Transcribed page contents:
***

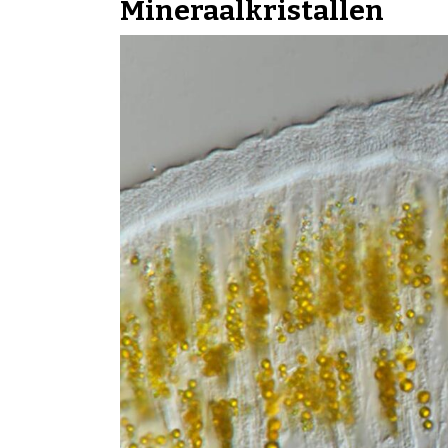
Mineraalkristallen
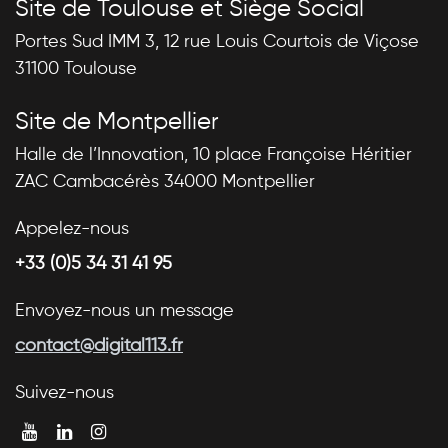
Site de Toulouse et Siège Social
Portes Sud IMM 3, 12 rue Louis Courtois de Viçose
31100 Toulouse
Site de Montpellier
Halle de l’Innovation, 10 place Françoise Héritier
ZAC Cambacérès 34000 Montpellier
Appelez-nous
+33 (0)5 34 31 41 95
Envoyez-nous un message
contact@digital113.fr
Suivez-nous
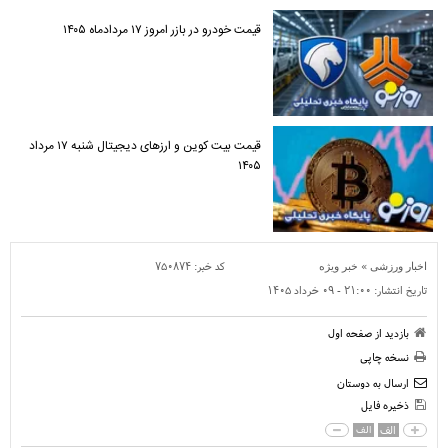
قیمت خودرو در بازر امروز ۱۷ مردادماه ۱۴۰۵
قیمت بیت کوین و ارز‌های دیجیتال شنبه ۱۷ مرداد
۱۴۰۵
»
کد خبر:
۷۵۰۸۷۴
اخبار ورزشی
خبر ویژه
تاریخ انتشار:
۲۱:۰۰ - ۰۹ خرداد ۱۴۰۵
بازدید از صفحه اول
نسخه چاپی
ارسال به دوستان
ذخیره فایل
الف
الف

***

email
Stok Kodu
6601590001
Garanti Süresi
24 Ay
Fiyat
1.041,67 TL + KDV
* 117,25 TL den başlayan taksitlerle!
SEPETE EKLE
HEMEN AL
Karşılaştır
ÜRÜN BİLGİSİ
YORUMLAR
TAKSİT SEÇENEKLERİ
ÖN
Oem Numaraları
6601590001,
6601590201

***

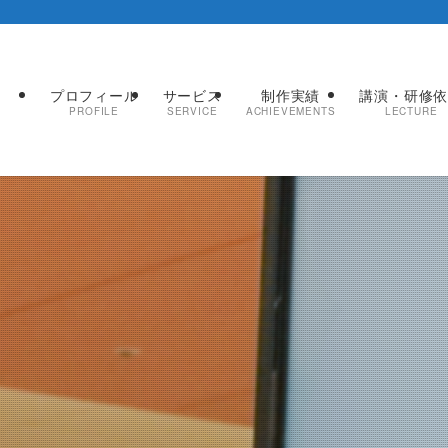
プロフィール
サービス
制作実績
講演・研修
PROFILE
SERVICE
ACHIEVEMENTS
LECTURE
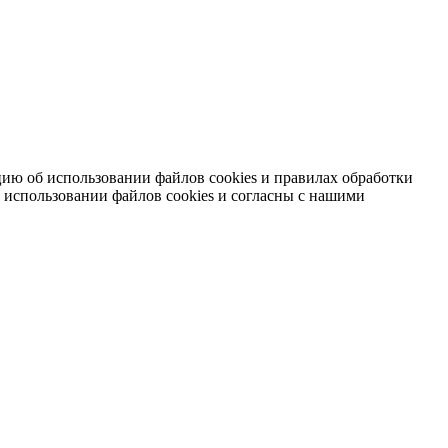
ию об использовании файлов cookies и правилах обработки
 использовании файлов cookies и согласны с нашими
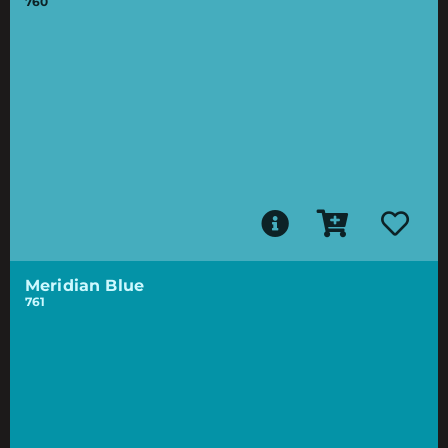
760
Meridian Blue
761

***

- _Action item_
Every line in the records above that contains the word "Montpellier" is to be copied out.

- _Finished exercise_
Site de Montpellier
ZAC Cambacérès 34000 Montpellier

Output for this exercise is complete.